Jakie przedsiębiorstwa będą odbiorcami tego rozwiązania?
KS: Tworzymy to rozwiązanie z myślą o przedsiębiorstwach produkcyjnych korzystających z SAP, które chcą wprowadzić lub zmienić zakres planowania popytu i poszukują odpowiedniego narzędzia. Zakładamy, że większość tych przedsiębiorstw już pracuje na SAP lub właśnie go wdraża – to wynika z wykorzystania środowiska SAP APO.
Najbardziej zaawansowane są prace nad trzecim projektem, który ma być zakończony już w grudniu tego roku. Co jest jego celem?
KS: W ramach tego projektu pracujemy nad stworzeniem uniwersalnego narzędzia do mapowania danych transakcyjnych źródłowych do wymiarów analitycznych w hurtowni danych. Pod tą skomplikowaną nazwą kryje się aplikacja, która umożliwi proste i efektywne raportowanie wszelkich sprawozdań oraz porównywanie danych rzeczywistych z planem.
Trzonem narzędzia będzie efektywna procedura transformacji danych z różnych źródeł w hurtowni danych SAP BW oraz przyjazny interfejs użytkownika, na którym będzie można definiować, które dane mają być przetwarzane w jakie pozycje sprawozdań.
Dzięki takiej transformacji danych będzie można łatwiej tworzyć różnowymiarowe sprawozdania. Zamiast wielokrotnie wybierać te same kombinacje cech do różnych raportów, będzie można wybierać odpowiednie pozycje sprawozdań. Dodatkowo łatwiejsze będzie porównywanie przypisania do pozycji sprawozdań z planem wprowadzanym najczęściej właśnie na poziomie pozycji sprawozdań.
Ten produkt kierujemy do wszystkich mających lub wdrażających hurtownię danych SAP BW, chcących uprościć proces tworzenia raportów i kontroli stanu rzeczywistego.
W BCC powstało już wiele autorskich rozwiązań i produktów opartych na SAP. Czym różnią się projekty dotowane przez MNiSW od tych dotychczas prowadzonych?
KS: Większość dotychczasowych rozwiązań opracowanych w BCC to były rozwiązania uzupełniające standard SAP, które realizowały specyficzne funkcje. Były to na przykład narzędzia do obsługi kasy gotówkowej w SAP czy do obsługi dokumentów celnych. Jako uzupełnienie SAP HR powstała też aplikacja do zarządzania BHP. To także są innowacyjne rozwiązania, autorstwa BCC.

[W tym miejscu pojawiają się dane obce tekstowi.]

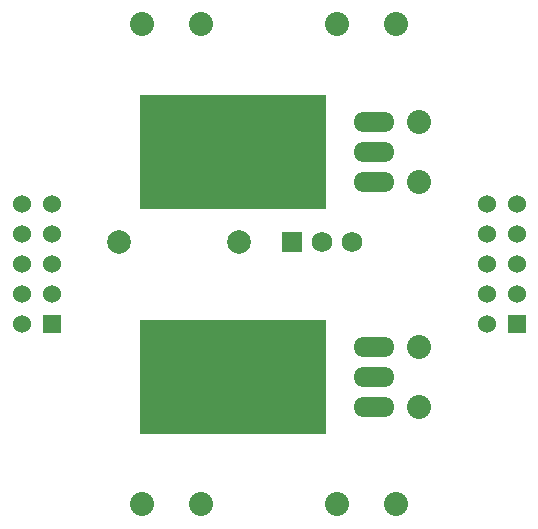
<source format=gts>
%FSLAX36Y36*%
G04 Gerber Fmt 3.6, Leading zero omitted, Abs format (unit inch)*
G04 Created by KiCad (PCBNEW (2014-jul-16 BZR unknown)-product) date Sun 02 Nov 2014 07:29:57 PM PST*
%MOIN*%
G01*
G04 APERTURE LIST*
%ADD10C,0.003937*%
%ADD11R,0.068000X0.068000*%
%ADD12C,0.068000*%
%ADD13R,0.060000X0.060000*%
%ADD14C,0.060000*%
%ADD15C,0.080000*%
%ADD16O,0.137800X0.066900*%
%ADD17R,0.620000X0.380000*%
%ADD18C,0.078700*%
G04 APERTURE END LIST*
D10*
D11*
X5000000Y-4850000D03*
D12*
X5100000Y-4850000D03*
X5200000Y-4850000D03*
D13*
X4200000Y-5125000D03*
D14*
X4100000Y-5125000D03*
X4200000Y-5025000D03*
X4100000Y-5025000D03*
X4200000Y-4925000D03*
X4100000Y-4925000D03*
X4200000Y-4825000D03*
X4100000Y-4825000D03*
X4200000Y-4725000D03*
X4100000Y-4725000D03*
D15*
X4501575Y-4125000D03*
X4698425Y-4125000D03*
X5151575Y-4125000D03*
X5348425Y-4125000D03*
X4698425Y-5725000D03*
X4501575Y-5725000D03*
X5348425Y-5725000D03*
X5151575Y-5725000D03*
D13*
X5750000Y-5125000D03*
D14*
X5650000Y-5125000D03*
X5750000Y-5025000D03*
X5650000Y-5025000D03*
X5750000Y-4925000D03*
X5650000Y-4925000D03*
X5750000Y-4825000D03*
X5650000Y-4825000D03*
X5750000Y-4725000D03*
X5650000Y-4725000D03*
D16*
X5275000Y-4550000D03*
X5275000Y-4650000D03*
X5275000Y-4450000D03*
D17*
X4805000Y-4550000D03*
D16*
X5275000Y-5300000D03*
X5275000Y-5400000D03*
X5275000Y-5200000D03*
D17*
X4805000Y-5300000D03*
D18*
X4825000Y-4850000D03*
X4425000Y-4850000D03*
D15*
X5425000Y-4449500D03*
X5425000Y-4650500D03*
X5425000Y-5199500D03*
X5425000Y-5400500D03*
M02*

</source>
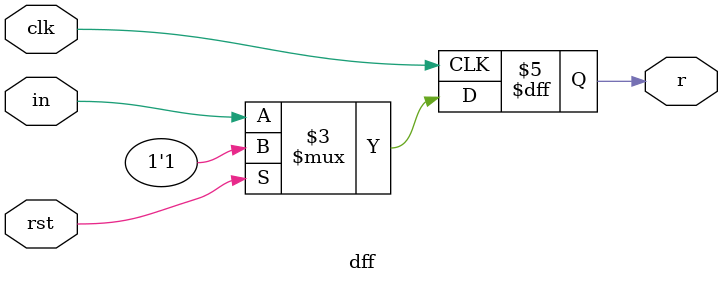
<source format=v>
module dff(input clk,
           input rst,
           input in,
           output reg r);
    always @(posedge clk) begin
        if(rst) begin
            r<=1;
        end
        else begin
            r<=in;
        end
    end
endmodule

</source>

Tym, co wyróżnia projekty prowadzone ze wsparciem finansowym ministerstwa, jest skala. Dzięki zewnętrznemu finansowaniu możemy realizować bardziej ambitne i wymagające cele.
Narzędzia, nad którymi obecnie pracujemy, będą miały szerokie zastosowanie, w wielu firmach z różnych branż. Dużym wyzwaniem jest to, by przy zachowaniu uniwersalności mogły realizować jak najwięcej celów w specyficznych procesach biznesowych różnych przedsiębiorstw.
Jak wsparcie finansowe rządu dla takich inicjatyw może wpłynąć na obraz gospodarki?
KS: Obecnie polska gospodarka – jeśli nie chce być tylko zapleczem taniej siły roboczej i rynkiem zbytu dla międzynarodowych korporacji, musi być oparta na sektorach inwestujących w badania i rozwój. Dobrze, że w Polsce wreszcie to dostrzeżono. A dotacje ministerialne na projekty badawcze to inwestycje, które wrócą się z nawiązką, bo firmy coraz chętniej inwestują w innowacyjne know-how, co mamy okazję obserwować u naszych klientów.